Las recientes elecciones acaban de mostrar el egoísmo estupefaciente de nuestros políticos (nuevos o viejos, da igual), que anteponen sus intereses personales a los colectivos.
Ha pasado con Artur Mas, aferrado al cargo hasta que su propio partido le ha dicho que se eche a un lado para que Cataluña pueda tener Gobierno. Le llegará a suceder lo mismo a Mariano Rajoy, que nadie lo dude, si él se convierte en el último obstáculo para una coalición con el PSOE y el partido de Albert Rivera.
Por otro lado, ya me dirán: los anarquistas de la CUP pretendiendo dirigir Cataluña con sólo 10 diputados; Podemos queriendo tener cuatro grupos parlamentarios cuando PP y PSOE tienen solamente uno, y los socialistas prestando senadores a los separatistas a cambio (sin confesarlo) de que quienes quieren destruir España permitan a Pedro Sánchez llegar a La Moncloa.
Todo esto, claro (y mucho más), llenándose la boca de grandilocuentes conceptos de democracia, respeto a la voluntad popular, gobernabilidad y demás gárgaras.
Caso Noos Lo mismo sucede con el juicio del caso Nóos y la posible culpabilidad de la infanta Cristina de Borbón. Unos ya la han condenado antes de ser juzgada y otros, en cambio, aluden a la doctrina Botín como si el privilegio de que disfrutó un insigne banquero no hubiese sido una injusticia de tomo y lomo.

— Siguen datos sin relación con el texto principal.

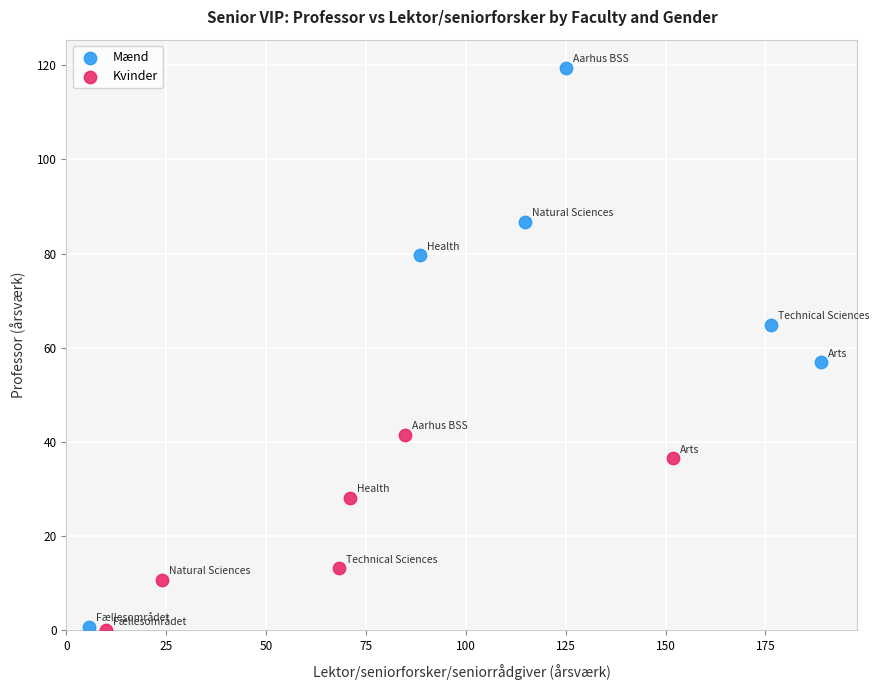

Which series has the widest spread of Y values?

Mænd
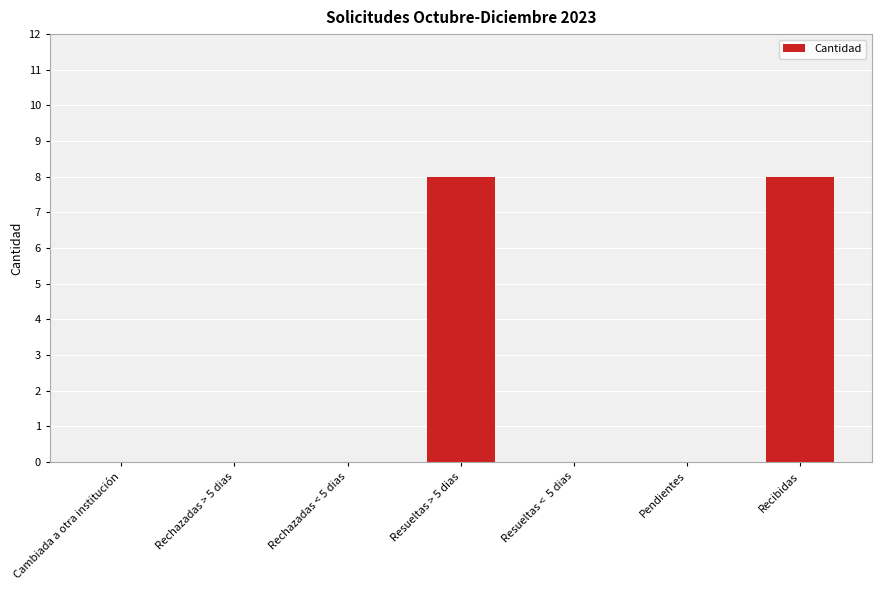

Reading right to left, extract all data points from this chart.

Recibidas=8	Pendientes=0	Resueltas <  5 dias=0	Resueltas > 5 dias=8	Rechazadas < 5 dias=0	Rechazadas > 5 dias=0	Cambiada a otra institución=0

Las elecciones y sus secuelas han sacado, pues, a la luz lo peor de nuestra clase política (nueva o vieja, da igual). Pero lo malo no es eso, sino el darnos cuenta de que esos políticos han sido elegidos por nosotros y que, de verdad, de verdad, nos representan fielmente en lo mejor y (sobre todo) en lo peor de nosotros mismos.